┌─ PAGE EXTRACT
Agriculture's role in the climate conversation
Policy discussions at the state and national level are increasingly focused on climate change, in addition to the number of programs available in the private sector. The concept of carbon sequestration or recapturing carbon in the soil via photosynthesis from growing crops has been a common theme in these conversations.
The agriculture sector remains a relatively small net emitter of greenhouse gases, typically only about 10% of US emissions. In addition, scientific understanding of greenhouse gas emissions or long-term sequestration in diverse farming systems is not well understood and continues to be studied.
Michigan Farm Bureau policy supports voluntary, incentive-based programs and markets that work for all of agriculture. This includes private sector ecosystem services markets, incentives for climate-smart practices, incentives for energy savings and on-farm energy production, and other voluntary opportunities for members that help with conservation practice adoption while ensuring economic viability.
Frequently Asked Questions
A carbon credit will likely be a defined term in your contract. In general, a carbon credit is a transferable instrument issued and recorded by an entity or registry to represent an emission reduction or sequestration of one (1) metric ton of CO2, or an equivalent amount of other greenhouse gases (GHGs). However, any farming practice undertaken by a farmer with a perceived impact on climate change could be quantified in this manner.
└─
ASSIGNMENT A:
According to the page on agriculture and climate, roughly what share of US greenhouse gas emissions does the agriculture sector typically account for?
ASSIGNMENT B:
Edit the page on agriculture and climate: give it again starting with "Michigan Farm Bureau" and going on through "in this manner.", swapping "metric ton" for "tonne".
ASSIGNMENT C:
Render this sentence from the page on agriculture and climate in Spanish: "Michigan Farm Bureau policy supports voluntary, incentive-based programs and markets that work for all of agriculture."
┌─ ENTRIES SHOWN
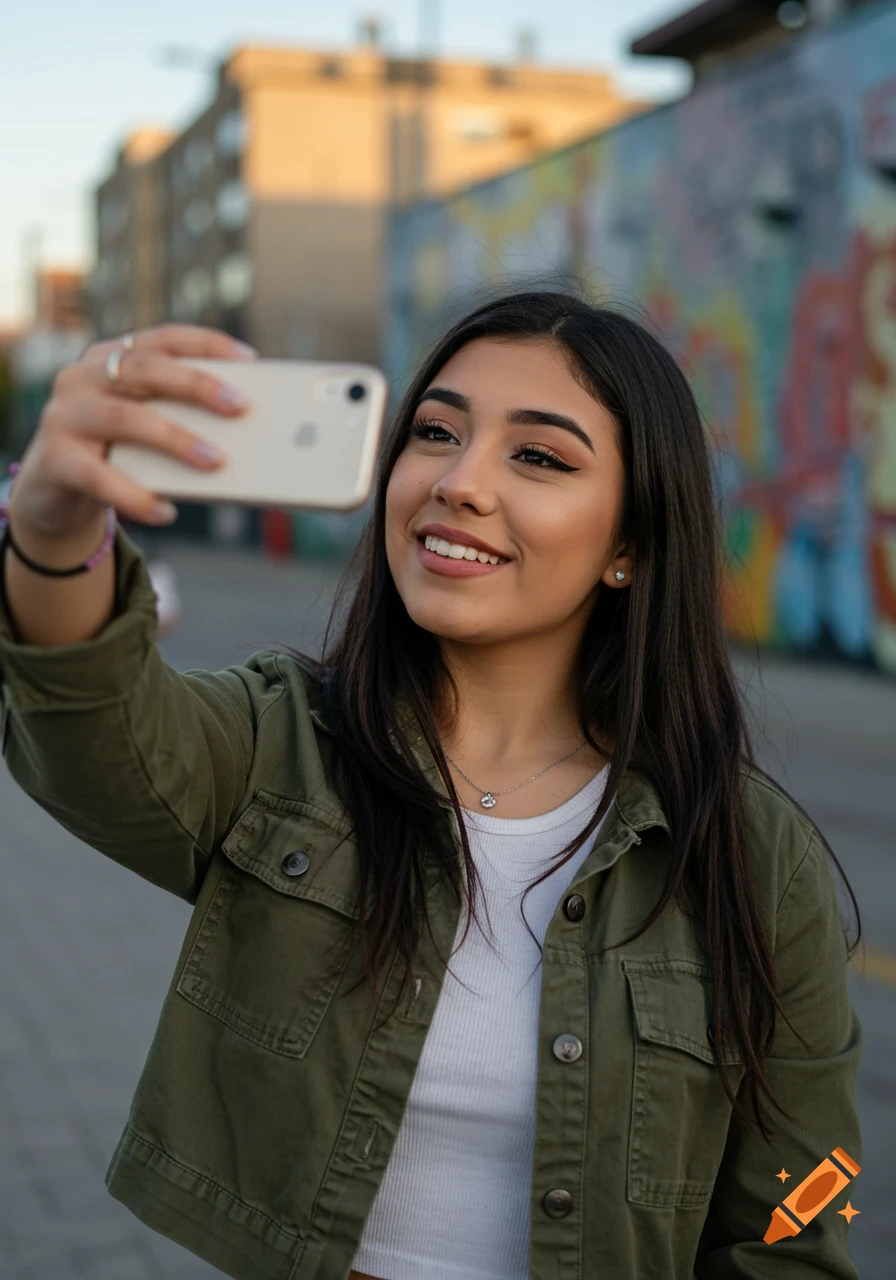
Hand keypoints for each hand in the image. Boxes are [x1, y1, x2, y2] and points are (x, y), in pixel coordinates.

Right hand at [7, 323, 256, 540]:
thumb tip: (241, 431)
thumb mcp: (143, 426)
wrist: (53, 492)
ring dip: (176, 440)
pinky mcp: (53, 459)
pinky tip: (166, 512)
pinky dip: (136, 497)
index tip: (248, 358)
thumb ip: (175, 416)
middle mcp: (82, 377)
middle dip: (197, 385)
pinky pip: (99, 478)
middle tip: (240, 407)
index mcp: (110, 358)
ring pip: (124, 419)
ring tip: (216, 463)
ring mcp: (64, 415)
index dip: (206, 344)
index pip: (163, 339)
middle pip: (144, 368)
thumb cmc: (114, 453)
└─
EXERCISE RESPONSE A:
About 10% of US emissions.

EXERCISE RESPONSE B:
Michigan Farm Bureau policy supports voluntary, incentive-based programs and markets that work for all of agriculture. This includes private sector ecosystem services markets, incentives for climate-smart practices, incentives for energy savings and on-farm energy production, and other voluntary opportunities for members that help with conservation practice adoption while ensuring economic viability.
Frequently Asked Questions
A carbon credit will likely be a defined term in your contract. In general, a carbon credit is a transferable instrument issued and recorded by an entity or registry to represent an emission reduction or sequestration of one (1) tonne of CO2, or an equivalent amount of other greenhouse gases (GHGs). However, any farming practice undertaken by a farmer with a perceived impact on climate change could be quantified in this manner.

EXERCISE RESPONSE C:
La política del Michigan Farm Bureau respalda programas y mercados voluntarios basados en incentivos que funcionen para toda la agricultura.